Should a Man put his women first ?

(58 Posts)
Beau1958 Sun 21-Feb-21 11:39:35

My partner of 21 years (not husband he’s never wanted to get married) never seems to put me first. Everything is on his terms if I challenge him he says
‘my attitude stinks’ He has a very successful business I retired at 50 and I get an allowance. He’s loving and says he loves me but he has no consideration for me. For instance if we go on holiday I can’t stomach early flights it makes me feel ill but he insists we fly early regardless of how I feel. Also my daughter has moved 100 miles away with my small GS she’s a single parent he won’t allow me to visit any less than a month apart. My daughter and I are very close and she does struggle with two under 5’s. Besides I really miss them I was seeing them nearly every day so it’s hard for me. Am I being selfish or unfair ? Sometimes I just feel like walking out but I have no money of my own and nowhere to live so I feel trapped.

Beau1958 Sun 21-Feb-21 17:56:35

Yes Dinahmo I’m in his will just 10%.
Redhead56 no I drive myself, he’s the same age as me. My daughter moved as she couldn’t afford a larger property near me so it was purely financial.
Thankyou I will contact Women’s Aid I have never heard of them I was thinking of seeing a solicitor to see what my rights are.

chelseababy Sun 21-Feb-21 18:10:21

Is the house jointly owned? Other than that I wouldn't think you are entitled to anything as you are not married.

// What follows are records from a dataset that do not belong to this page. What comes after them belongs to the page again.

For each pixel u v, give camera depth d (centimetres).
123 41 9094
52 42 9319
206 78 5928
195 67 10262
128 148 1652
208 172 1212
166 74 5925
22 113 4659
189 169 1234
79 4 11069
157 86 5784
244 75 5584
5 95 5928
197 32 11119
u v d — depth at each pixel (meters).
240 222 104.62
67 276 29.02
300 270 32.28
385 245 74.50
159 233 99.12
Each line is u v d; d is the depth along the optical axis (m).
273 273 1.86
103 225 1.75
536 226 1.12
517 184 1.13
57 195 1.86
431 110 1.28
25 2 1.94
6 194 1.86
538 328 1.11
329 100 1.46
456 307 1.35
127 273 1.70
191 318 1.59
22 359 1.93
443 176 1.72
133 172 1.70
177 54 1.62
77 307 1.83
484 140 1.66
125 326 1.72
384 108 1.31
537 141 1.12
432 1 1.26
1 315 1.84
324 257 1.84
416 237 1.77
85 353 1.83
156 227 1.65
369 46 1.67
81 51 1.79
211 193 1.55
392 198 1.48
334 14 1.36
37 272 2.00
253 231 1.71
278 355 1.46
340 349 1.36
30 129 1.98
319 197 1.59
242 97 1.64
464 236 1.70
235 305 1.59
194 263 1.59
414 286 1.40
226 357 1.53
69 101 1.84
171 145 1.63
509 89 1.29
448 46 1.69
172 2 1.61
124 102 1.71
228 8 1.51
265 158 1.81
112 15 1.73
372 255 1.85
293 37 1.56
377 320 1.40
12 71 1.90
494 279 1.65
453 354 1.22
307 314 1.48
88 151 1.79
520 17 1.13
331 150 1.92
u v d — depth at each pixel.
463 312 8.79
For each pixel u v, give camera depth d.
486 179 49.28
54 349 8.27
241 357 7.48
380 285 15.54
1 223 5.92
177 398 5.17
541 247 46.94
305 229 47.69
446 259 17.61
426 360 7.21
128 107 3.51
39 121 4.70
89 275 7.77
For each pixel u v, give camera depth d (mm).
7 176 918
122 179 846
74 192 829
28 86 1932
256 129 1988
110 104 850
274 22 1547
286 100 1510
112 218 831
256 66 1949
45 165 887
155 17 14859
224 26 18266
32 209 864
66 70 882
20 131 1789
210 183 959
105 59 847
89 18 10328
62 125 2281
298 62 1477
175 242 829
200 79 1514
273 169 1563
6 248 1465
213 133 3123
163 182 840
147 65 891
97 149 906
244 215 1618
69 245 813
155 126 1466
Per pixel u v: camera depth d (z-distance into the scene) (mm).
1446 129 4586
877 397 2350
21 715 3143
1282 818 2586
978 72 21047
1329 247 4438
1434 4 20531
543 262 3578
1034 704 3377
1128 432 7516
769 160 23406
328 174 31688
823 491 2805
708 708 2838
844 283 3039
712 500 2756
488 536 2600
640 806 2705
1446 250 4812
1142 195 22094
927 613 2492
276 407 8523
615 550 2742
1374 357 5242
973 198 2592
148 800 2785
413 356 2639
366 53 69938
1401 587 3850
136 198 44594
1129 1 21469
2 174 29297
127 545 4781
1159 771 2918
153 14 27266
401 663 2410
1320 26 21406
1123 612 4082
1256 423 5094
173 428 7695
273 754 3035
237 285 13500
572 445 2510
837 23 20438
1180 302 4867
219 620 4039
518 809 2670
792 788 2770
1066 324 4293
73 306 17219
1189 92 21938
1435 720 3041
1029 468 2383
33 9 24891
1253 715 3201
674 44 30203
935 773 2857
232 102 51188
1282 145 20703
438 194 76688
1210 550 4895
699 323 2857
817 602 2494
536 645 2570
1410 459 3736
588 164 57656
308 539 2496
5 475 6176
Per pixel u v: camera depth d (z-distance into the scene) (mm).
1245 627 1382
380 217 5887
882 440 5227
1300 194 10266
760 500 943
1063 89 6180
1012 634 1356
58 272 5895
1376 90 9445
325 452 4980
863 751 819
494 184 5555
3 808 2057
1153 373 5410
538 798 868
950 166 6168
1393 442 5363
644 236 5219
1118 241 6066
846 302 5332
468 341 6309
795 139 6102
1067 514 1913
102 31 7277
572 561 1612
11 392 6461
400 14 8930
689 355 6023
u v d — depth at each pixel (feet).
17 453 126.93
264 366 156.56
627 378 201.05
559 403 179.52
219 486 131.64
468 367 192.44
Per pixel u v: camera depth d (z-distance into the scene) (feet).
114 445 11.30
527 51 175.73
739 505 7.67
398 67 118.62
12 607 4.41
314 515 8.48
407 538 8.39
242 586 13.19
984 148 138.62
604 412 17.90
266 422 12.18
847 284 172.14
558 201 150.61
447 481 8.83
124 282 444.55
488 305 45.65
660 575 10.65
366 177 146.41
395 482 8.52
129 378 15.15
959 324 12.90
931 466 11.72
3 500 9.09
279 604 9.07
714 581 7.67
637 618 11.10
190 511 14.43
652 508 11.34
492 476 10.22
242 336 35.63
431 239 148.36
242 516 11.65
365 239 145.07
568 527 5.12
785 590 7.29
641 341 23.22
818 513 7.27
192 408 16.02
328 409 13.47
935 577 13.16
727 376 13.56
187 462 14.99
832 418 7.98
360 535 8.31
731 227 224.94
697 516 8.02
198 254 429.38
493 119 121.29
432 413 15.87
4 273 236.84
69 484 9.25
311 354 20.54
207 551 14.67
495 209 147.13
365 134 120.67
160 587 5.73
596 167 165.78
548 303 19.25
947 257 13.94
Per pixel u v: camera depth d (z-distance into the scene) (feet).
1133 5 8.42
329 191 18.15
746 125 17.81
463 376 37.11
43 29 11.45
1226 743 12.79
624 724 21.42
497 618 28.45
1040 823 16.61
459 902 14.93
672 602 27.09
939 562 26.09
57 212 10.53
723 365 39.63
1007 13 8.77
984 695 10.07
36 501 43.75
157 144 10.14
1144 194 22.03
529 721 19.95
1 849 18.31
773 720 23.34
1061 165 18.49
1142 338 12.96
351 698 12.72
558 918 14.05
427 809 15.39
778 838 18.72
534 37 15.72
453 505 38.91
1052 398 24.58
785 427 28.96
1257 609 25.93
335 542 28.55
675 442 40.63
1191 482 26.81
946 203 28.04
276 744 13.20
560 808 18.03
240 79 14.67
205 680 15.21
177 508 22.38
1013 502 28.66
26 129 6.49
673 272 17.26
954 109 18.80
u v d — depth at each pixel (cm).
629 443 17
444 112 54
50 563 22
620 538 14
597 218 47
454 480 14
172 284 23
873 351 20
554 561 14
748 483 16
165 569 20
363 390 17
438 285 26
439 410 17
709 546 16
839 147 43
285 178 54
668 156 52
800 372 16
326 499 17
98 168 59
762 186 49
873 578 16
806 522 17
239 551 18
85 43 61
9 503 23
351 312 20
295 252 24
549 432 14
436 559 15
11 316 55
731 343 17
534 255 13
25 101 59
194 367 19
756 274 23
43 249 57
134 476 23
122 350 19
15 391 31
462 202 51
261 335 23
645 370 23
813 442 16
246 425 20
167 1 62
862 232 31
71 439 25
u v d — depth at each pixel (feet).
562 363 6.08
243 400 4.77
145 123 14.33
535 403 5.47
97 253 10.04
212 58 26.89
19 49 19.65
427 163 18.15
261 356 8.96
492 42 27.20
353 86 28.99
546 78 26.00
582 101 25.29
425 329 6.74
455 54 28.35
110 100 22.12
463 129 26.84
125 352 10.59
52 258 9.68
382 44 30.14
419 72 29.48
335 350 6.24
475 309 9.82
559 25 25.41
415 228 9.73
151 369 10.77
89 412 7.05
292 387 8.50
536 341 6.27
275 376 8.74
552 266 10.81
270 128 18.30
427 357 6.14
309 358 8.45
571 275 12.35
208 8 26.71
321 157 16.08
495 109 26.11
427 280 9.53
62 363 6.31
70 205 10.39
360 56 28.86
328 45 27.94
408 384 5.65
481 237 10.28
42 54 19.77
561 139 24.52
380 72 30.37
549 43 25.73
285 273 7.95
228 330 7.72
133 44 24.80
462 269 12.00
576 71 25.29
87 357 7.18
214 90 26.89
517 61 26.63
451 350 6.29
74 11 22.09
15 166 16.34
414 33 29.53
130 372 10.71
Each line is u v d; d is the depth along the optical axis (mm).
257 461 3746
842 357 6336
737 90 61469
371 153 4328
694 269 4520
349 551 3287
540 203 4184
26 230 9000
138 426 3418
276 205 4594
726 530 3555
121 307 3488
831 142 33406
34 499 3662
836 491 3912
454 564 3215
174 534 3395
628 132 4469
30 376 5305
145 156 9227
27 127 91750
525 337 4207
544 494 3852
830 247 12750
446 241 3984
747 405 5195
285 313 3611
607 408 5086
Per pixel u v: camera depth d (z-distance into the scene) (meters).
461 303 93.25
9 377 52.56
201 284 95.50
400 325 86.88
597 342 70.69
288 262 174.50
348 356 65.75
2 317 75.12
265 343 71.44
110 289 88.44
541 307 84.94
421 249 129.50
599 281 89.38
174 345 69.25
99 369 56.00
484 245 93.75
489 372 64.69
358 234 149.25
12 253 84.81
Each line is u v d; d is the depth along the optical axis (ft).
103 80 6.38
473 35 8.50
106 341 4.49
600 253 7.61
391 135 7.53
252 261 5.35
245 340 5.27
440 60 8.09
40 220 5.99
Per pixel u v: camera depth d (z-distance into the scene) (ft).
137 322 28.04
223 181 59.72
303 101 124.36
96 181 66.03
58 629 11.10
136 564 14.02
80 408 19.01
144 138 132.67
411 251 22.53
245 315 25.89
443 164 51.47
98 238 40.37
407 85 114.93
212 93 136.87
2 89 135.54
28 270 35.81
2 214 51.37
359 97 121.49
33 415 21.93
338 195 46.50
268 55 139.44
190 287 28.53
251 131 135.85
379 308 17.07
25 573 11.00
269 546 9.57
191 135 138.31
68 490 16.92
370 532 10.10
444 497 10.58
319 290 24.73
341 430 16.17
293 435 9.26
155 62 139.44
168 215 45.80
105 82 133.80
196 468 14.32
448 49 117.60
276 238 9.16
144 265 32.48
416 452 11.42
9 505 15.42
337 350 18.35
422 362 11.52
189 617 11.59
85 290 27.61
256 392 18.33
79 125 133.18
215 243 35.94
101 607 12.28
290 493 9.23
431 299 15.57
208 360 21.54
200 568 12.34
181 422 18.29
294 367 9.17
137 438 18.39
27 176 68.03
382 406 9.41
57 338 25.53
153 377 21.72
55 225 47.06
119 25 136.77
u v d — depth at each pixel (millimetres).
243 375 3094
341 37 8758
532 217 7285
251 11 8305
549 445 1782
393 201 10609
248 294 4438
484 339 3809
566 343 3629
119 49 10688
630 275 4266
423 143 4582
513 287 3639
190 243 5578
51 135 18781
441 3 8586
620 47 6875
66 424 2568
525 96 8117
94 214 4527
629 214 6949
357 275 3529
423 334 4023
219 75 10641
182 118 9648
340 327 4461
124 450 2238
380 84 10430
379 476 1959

BlueBelle Sun 21-Feb-21 18:25:03

You ve got a big old footprint on your forehead
He’s controlling abusive and sounds quite ‘lovingly’ nasty
Whose idea was it to retire at 50 , I got the best job ever at 53 and worked at it for 16 years
Can you stay with your daughter to get away
Emotional abuse is very real as is financial abuse and keeping you from your family is an old trick to keep you reliant on him
Women’s Aid will give you feee advice and support

Nonogran Sun 21-Feb-21 20:19:58

An American friend of mine many years ago said "There are more prostitutes with wedding rings on than there are prostitutes".
You may not actually be married but think about it .....

welbeck Sun 21-Feb-21 20:42:02

you sound quite isolated. the phrases you use.
unfortunately i doubt you are entitled to anything financially.
that why he didn't want to get married. you have been naive.
anyway, that;s the past. onwards and upwards.
fill up the car with petrol he's paid for, grab your essential docs and go stay with your daughter.
you can claim UC and help look after GC.
you could also apply for social housing, tell them you are fleeing domestic abuse. ring 101 police and women's aid.
things will get better, as you put distance between you and your erstwhile keeper.
good luck.

Ro60 Sun 21-Feb-21 22:57:02

Some great advice here. I was in a coercive controlling relationship & didn't even realise! - partly due a controlling mother before. There were always 'consequences' if I dared to think for.myself.
The final straw was when he took a loan out in joint names without telling me - against my house - which he'd weedled his way into the mortgage.
I stayed in the house and was surprised how easily I managed.to pay the bills.
Look up 'Gas-lighting' & see if you see the signs.
Of course he's loving that's part of the control.
Best wishes & Good luck

Esspee Sun 21-Feb-21 23:11:51

To those who think the OP is entitled to money if she leaves him - you are wrong. If you are married you have rights, if you are not married you have no rights.
I wish everybody in a "partner" relationship was made to read up on the subject.
OP Time to decide. Do you want him to marry you to give you security or would you be happier without him? He is unlikely to change. I know what I would choose.